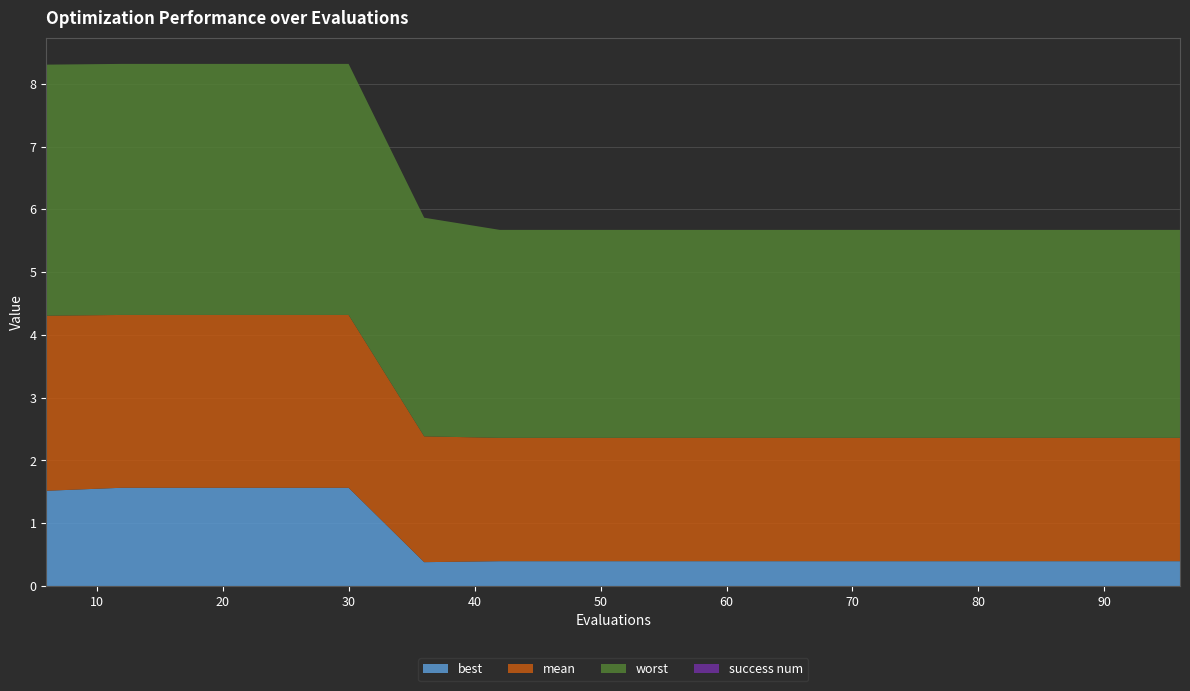

Reading right to left, transcribe all the data shown in this chart.

mean: 96=2.0	90=2.0	84=2.0	78=2.0	72=2.0	66=2.0	60=2.0	54=2.0	48=2.0	42=2.0	36=2.0	30=2.8	24=2.8	18=2.8	12=2.8	6=2.8
best: 96=0.4	90=0.4	84=0.4	78=0.4	72=0.4	66=0.4	60=0.4	54=0.4	48=0.4	42=0.4	36=0.4	30=1.6	24=1.6	18=1.6	12=1.6	6=1.5
worst: 96=3.3	90=3.3	84=3.3	78=3.3	72=3.3	66=3.3	60=3.3	54=3.3	48=3.3	42=3.3	36=3.5	30=4.0	24=4.0	18=4.0	12=4.0	6=4.0
success num: 96=0.0	90=0.0	84=0.0	78=0.0	72=0.0	66=0.0	60=0.0	54=0.0	48=0.0	42=0.0	36=0.0	30=0.0	24=0.0	18=0.0	12=0.0	6=0.0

---*---

Your objective -
Print the lines above word for word, from the first to the last, and omit the pictures.

Solved problem -
Reading right to left, transcribe all the data shown in this chart.

mean: 96=2.0	90=2.0	84=2.0	78=2.0	72=2.0	66=2.0	60=2.0	54=2.0	48=2.0	42=2.0	36=2.0	30=2.8	24=2.8	18=2.8	12=2.8	6=2.8
best: 96=0.4	90=0.4	84=0.4	78=0.4	72=0.4	66=0.4	60=0.4	54=0.4	48=0.4	42=0.4	36=0.4	30=1.6	24=1.6	18=1.6	12=1.6	6=1.5
worst: 96=3.3	90=3.3	84=3.3	78=3.3	72=3.3	66=3.3	60=3.3	54=3.3	48=3.3	42=3.3	36=3.5	30=4.0	24=4.0	18=4.0	12=4.0	6=4.0
success num: 96=0.0	90=0.0	84=0.0	78=0.0	72=0.0	66=0.0	60=0.0	54=0.0	48=0.0	42=0.0	36=0.0	30=0.0	24=0.0	18=0.0	12=0.0	6=0.0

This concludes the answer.